**PROBLEM TO SOLVE:**
Reproduce word for word the stretch of the passage on top-down versus bottom-up approaches below, from "Concious Directions vs" through "steam-engines or cellphones.".
[Opening PAGE EXCERPT section]
Honestly, it's a very useful concept, applicable to many more areas than Easterly believed, I think.


Concious Directions vs Spontaneous Solution

Roughly translated into "Top-Down versus Bottom-Up" approaches. Initially a Hayekian point about dispursed knowledge, Easterly adds reasoning over innovations. Since Innovation means doing things differently, in a way previously unknown or undiscovered, you can't plan innovation as you simply don't know what the results of doing things differently (innovating) will be - so you can't plan for certain results to happen. There's no top-down planning involved in discovering anti-biotics, inventing steam-engines or cellphones.
The point is the same as that made repeatedly throughout this book. The top-down leaders and experts in technology do not have enough knowledge or incentives to get it right for the reality of what is happening at the bottom. 
He goes on, describing how ideas multiply exponentially, and how technological development feeds on itself into a snowball effect consisting of a) previous innovations/non-rivalrous ideas and b) population. Also, the amount of technology had in year 1500 is found to be a pretty good determinant of how much technology that area has today:
We confirmed that technology in 1500 predicts technology (and thus per capita income) today. In fact, 78% of the income difference today between Europe and sub-Saharan Africa can be explained by technology that was already in place by 1500. [...] So we find that a very simple theory of bottom-up innovation can explain many of the big facts about tehcnology around the world today. 
Here, Easterly also draws on Joel Mokyr's work on the British Industrial Revolution: "Intellectual innovation could only occur in the kind of tolerant societies in which sometimes outrageous ideas proposed by highly eccentric men would not entail a violent response against 'heresy'".
[Closing PAGE EXCERPT section]
[Opening ENTRIES SUPPLIED section]
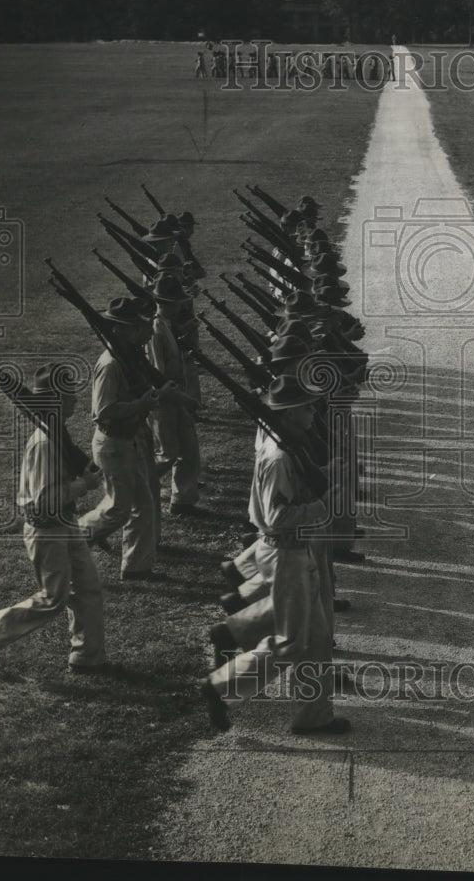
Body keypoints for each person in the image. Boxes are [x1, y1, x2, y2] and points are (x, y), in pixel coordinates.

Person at [200, 375, 349, 735]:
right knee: (291, 642)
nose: (314, 411)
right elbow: (277, 517)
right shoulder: (280, 456)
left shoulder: (287, 446)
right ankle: (219, 687)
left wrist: (329, 474)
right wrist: (322, 504)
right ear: (289, 413)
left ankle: (314, 717)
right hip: (286, 554)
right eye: (307, 406)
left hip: (294, 551)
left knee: (314, 639)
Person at [0, 363, 120, 674]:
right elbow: (45, 500)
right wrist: (84, 486)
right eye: (68, 397)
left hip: (64, 524)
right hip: (47, 529)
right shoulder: (45, 444)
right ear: (54, 402)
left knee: (88, 589)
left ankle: (88, 658)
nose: (76, 402)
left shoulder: (57, 434)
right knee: (54, 598)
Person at [78, 298, 173, 580]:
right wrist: (142, 405)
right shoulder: (111, 364)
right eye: (142, 327)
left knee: (138, 505)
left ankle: (136, 567)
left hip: (127, 440)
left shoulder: (128, 357)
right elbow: (104, 412)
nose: (149, 332)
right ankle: (74, 538)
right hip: (114, 444)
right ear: (126, 330)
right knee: (121, 508)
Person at [146, 274, 204, 517]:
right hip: (164, 399)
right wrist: (184, 399)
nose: (182, 305)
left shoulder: (167, 324)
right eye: (178, 301)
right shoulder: (156, 330)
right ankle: (138, 488)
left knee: (189, 449)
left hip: (176, 393)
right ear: (166, 302)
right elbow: (157, 375)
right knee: (167, 454)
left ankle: (183, 501)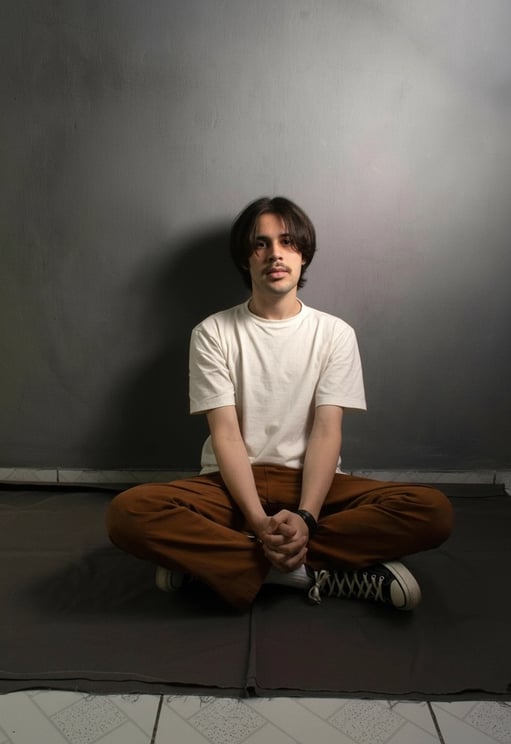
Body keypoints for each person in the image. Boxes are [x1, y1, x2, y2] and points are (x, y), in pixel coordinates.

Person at [107, 196, 453, 611]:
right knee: (128, 514)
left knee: (432, 511)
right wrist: (256, 518)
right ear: (245, 258)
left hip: (312, 482)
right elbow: (226, 435)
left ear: (303, 254)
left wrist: (306, 517)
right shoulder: (213, 332)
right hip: (232, 484)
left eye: (287, 242)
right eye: (261, 244)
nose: (275, 254)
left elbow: (327, 431)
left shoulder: (334, 333)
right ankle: (307, 572)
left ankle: (216, 564)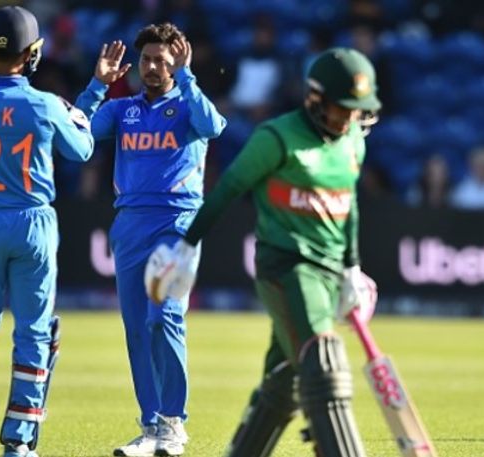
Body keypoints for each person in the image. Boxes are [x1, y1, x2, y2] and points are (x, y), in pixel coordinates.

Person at [145, 47, 380, 457]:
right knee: (324, 362)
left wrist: (352, 269)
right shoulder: (276, 138)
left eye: (356, 111)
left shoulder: (353, 143)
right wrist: (186, 246)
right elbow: (228, 189)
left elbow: (350, 207)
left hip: (328, 273)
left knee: (284, 380)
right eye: (341, 109)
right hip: (285, 267)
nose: (348, 119)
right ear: (315, 98)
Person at [0, 6, 94, 457]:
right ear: (33, 56)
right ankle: (19, 441)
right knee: (34, 331)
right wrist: (91, 97)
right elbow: (83, 150)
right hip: (33, 224)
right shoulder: (46, 105)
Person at [74, 22, 226, 457]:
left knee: (165, 315)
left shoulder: (188, 103)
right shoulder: (124, 110)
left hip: (177, 221)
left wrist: (190, 76)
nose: (154, 67)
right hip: (130, 224)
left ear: (176, 63)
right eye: (148, 60)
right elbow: (77, 136)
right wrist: (97, 85)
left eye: (163, 60)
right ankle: (152, 425)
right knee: (138, 328)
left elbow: (213, 127)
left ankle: (173, 423)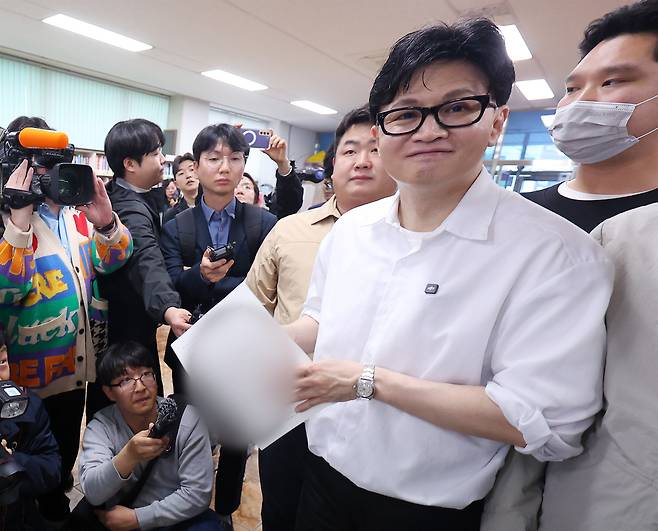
[Closing ENTRIES SUPPLIED section]
**ANSWER TO THIS TASK:**
Concious Directions vs Spontaneous Solution

Roughly translated into "Top-Down versus Bottom-Up" approaches. Initially a Hayekian point about dispursed knowledge, Easterly adds reasoning over innovations. Since Innovation means doing things differently, in a way previously unknown or undiscovered, you can't plan innovation as you simply don't know what the results of doing things differently (innovating) will be - so you can't plan for certain results to happen. There's no top-down planning involved in discovering anti-biotics, inventing steam-engines or cellphones.